Nobody's going to take the time to educate you on all that just to drag you up to the level so that you can understand why your proposal, once you got around to making it, would be wrong. That's your job.

Have you had a major illness requiring serious care? Apparently not. But you still answered the question. You know why that's relevant? Because you quite literally have no idea what you're talking about. Because you didn't and can't talk about how you would have fit comparison shopping in the busy schedule that goes with not dying.

Emergency care is serious care. I was rushed to the hospital. Is that's not "serious care"?

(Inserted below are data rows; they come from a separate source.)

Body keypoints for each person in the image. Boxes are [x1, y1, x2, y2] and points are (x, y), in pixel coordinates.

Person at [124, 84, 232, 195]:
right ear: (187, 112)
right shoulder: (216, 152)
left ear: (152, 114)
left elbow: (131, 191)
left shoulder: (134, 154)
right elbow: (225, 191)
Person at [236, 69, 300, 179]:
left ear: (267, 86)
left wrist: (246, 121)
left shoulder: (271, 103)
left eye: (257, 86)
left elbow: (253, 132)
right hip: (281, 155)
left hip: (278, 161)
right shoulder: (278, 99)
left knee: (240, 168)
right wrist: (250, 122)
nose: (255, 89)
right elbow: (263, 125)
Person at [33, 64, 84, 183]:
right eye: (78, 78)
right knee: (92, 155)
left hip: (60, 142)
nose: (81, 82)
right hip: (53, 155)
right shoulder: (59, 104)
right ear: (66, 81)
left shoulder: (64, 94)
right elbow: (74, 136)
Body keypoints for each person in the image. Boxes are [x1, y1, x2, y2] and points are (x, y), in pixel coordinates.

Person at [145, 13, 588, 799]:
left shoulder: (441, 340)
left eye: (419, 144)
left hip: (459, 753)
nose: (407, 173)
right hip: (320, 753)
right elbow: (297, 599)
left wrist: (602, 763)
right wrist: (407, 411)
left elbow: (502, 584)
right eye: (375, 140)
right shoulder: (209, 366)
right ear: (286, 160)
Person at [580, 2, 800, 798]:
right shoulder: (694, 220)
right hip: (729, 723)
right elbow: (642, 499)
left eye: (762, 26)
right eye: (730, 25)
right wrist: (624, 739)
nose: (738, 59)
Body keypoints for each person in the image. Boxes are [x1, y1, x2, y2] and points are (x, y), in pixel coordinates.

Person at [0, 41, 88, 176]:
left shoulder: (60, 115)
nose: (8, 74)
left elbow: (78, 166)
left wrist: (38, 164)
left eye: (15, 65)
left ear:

The notion that somebody is going to say, "Hey, I'm going to see if I can get a discount on dealing with my impending kidney failure" is so far from the reality of what's reasonable in a hospital setting that I don't know where to begin. Other than saying that I should have learned by now not to try to have rational conversations with fundamentalists, be they biblical, Freudian, Marxist, or free-market fundamentalists

Never mind. I guess you're right. In some circumstance, when you're healthy, you could comparison shop. When you're very ill, you can't comparison shop as well, due to mental state of mind. Still, I think my economic reasoning is not entirely without merit.

<strike>You obviously felt that your anecdote have more weight than my economic reasoning. Just because you don't comparison shop in your situation doesn't mean other people won't. Ever heard of medical tourism?</strike>

In some circumstance, when you're healthy, you could comparison shop.

Except: you can't. Try to find out how much a major medical procedure will cost you -- if you can find anyone who gives you any numbers at all, you'll be lucky if that's what you actually get charged. (And then try to find out how much your insurance, if you have any, will pay for! And then try to complain when the final bill is different!)